- **SUPPLIED TEXT**
== Segment start ==

# Dynamic Programming in Haskell

In today’s post we’ll see how Dynamic Programming algorithms can be implemented in Haskell in an idiomatic way.

The usual way to implement a Dynamic Programming algorithms in a traditional programming langugage is to initialize a mutable empty array and fill its items one-by-one while reusing older entries. This approach is not very compatible with Haskell because the standard data structures in Haskell are immutable by default. However, as we will see soon, laziness of Haskell data structures comes in really handy for implementing Dynamic Programming algorithms and the end result is really neat.

Let’s look at a few Dynamic Programming problems and solve them using Haskell.

# Compute the number of ways to traverse a 2D array

In this problem we have to write a program that counts the number of ways one can go from the top-left cell to the bottom-right cell in a 2D array. The only possible moves from a cell are to the right cell and to the bottom cell.

== Segment end ==

[Stored data]
== Segment start ==

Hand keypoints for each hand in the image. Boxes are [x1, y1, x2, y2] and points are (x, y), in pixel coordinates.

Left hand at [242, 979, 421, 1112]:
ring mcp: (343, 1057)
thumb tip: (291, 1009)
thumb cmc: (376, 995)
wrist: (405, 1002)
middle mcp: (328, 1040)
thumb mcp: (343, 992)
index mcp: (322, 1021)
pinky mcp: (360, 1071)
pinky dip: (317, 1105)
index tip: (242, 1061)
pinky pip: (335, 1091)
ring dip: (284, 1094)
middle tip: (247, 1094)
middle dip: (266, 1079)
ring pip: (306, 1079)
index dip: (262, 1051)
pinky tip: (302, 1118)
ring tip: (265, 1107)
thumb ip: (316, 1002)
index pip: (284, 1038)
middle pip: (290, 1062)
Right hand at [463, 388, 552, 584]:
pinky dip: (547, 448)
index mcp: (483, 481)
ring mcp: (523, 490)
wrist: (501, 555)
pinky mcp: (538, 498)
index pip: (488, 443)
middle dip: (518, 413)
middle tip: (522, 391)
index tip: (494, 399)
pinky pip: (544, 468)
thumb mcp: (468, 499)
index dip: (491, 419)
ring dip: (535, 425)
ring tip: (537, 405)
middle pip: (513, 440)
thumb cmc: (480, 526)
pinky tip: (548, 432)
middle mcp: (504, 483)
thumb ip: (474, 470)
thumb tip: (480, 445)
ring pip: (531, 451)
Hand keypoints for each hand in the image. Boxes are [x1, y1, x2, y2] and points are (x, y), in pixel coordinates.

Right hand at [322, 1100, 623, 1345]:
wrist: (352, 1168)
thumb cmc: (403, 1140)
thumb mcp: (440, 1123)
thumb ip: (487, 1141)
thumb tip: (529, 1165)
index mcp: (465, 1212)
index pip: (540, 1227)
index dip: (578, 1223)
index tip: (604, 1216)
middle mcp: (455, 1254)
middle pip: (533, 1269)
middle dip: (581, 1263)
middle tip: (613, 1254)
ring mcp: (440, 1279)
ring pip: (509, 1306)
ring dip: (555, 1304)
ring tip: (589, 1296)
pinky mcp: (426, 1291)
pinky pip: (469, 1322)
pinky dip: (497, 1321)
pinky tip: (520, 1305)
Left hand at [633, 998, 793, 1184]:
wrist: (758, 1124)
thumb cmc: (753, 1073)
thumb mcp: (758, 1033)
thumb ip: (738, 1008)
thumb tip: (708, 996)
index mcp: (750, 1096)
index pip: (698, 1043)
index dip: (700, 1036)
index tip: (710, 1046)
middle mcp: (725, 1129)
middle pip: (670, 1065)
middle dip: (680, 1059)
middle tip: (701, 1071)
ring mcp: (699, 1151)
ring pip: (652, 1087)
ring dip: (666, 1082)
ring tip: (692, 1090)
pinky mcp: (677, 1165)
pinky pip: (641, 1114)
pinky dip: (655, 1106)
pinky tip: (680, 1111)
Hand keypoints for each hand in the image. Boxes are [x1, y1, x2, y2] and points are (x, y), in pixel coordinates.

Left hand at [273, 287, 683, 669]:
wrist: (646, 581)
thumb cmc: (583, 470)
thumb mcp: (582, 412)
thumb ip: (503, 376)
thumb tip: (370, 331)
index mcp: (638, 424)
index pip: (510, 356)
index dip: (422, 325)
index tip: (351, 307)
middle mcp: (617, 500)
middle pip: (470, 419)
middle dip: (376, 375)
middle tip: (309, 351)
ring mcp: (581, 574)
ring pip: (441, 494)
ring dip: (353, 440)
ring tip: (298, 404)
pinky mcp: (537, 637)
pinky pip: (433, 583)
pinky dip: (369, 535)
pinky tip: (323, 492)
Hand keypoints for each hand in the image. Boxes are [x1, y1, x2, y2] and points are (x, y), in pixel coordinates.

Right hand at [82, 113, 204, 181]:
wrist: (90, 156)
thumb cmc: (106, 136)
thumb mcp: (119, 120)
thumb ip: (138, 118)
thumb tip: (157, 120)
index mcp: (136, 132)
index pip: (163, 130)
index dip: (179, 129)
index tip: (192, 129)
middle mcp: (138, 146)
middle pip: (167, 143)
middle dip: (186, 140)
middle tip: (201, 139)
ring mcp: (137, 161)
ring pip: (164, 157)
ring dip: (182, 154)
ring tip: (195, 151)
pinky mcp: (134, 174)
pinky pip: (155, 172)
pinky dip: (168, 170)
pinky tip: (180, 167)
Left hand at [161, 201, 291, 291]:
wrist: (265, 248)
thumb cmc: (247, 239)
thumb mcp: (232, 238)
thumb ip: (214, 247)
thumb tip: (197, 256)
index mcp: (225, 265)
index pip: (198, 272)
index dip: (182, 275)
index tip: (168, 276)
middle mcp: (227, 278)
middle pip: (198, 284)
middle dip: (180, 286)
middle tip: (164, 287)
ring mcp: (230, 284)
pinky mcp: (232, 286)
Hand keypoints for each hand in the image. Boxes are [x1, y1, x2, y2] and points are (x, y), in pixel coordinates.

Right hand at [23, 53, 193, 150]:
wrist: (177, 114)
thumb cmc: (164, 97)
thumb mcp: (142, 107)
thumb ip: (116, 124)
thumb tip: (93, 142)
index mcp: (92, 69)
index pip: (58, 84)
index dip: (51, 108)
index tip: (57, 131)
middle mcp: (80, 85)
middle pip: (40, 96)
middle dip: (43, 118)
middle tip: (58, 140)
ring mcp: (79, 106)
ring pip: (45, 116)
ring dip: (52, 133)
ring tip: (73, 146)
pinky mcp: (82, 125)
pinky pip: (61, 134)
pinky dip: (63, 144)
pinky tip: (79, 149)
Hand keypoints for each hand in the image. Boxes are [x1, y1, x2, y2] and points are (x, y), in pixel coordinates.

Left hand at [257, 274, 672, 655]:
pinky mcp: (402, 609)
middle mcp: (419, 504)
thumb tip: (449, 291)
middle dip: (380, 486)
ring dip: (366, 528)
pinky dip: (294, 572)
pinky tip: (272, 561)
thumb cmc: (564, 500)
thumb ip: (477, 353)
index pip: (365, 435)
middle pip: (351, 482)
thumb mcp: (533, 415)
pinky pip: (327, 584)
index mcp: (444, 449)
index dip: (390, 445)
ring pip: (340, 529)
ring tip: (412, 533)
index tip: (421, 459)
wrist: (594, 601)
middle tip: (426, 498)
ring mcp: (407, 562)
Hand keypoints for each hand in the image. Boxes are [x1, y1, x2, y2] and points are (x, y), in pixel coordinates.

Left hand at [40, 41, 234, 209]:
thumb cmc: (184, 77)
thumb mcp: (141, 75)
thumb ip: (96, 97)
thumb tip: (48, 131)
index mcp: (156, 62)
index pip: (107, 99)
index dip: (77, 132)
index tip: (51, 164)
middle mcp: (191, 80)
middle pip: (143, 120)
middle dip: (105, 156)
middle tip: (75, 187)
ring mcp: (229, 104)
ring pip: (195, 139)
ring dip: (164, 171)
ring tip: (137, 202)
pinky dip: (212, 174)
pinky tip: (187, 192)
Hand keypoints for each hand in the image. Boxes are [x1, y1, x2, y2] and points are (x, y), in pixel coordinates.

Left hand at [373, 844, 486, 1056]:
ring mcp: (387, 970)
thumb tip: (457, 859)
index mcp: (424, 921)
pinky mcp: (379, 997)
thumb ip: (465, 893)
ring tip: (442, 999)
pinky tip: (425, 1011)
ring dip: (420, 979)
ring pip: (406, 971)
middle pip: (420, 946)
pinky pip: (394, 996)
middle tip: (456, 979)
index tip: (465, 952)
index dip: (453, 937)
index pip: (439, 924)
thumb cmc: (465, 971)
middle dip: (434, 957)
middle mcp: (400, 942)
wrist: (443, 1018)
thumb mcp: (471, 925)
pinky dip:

== Segment end ==

- **DESCRIPTION OF THE TASK**
Write out the full text on dynamic programming in Haskell word for word.

- **EXPECTED ANSWER**
# Dynamic Programming in Haskell

In today’s post we’ll see how Dynamic Programming algorithms can be implemented in Haskell in an idiomatic way.

The usual way to implement a Dynamic Programming algorithms in a traditional programming langugage is to initialize a mutable empty array and fill its items one-by-one while reusing older entries. This approach is not very compatible with Haskell because the standard data structures in Haskell are immutable by default. However, as we will see soon, laziness of Haskell data structures comes in really handy for implementing Dynamic Programming algorithms and the end result is really neat.

Let’s look at a few Dynamic Programming problems and solve them using Haskell.

# Compute the number of ways to traverse a 2D array

In this problem we have to write a program that counts the number of ways one can go from the top-left cell to the bottom-right cell in a 2D array. The only possible moves from a cell are to the right cell and to the bottom cell.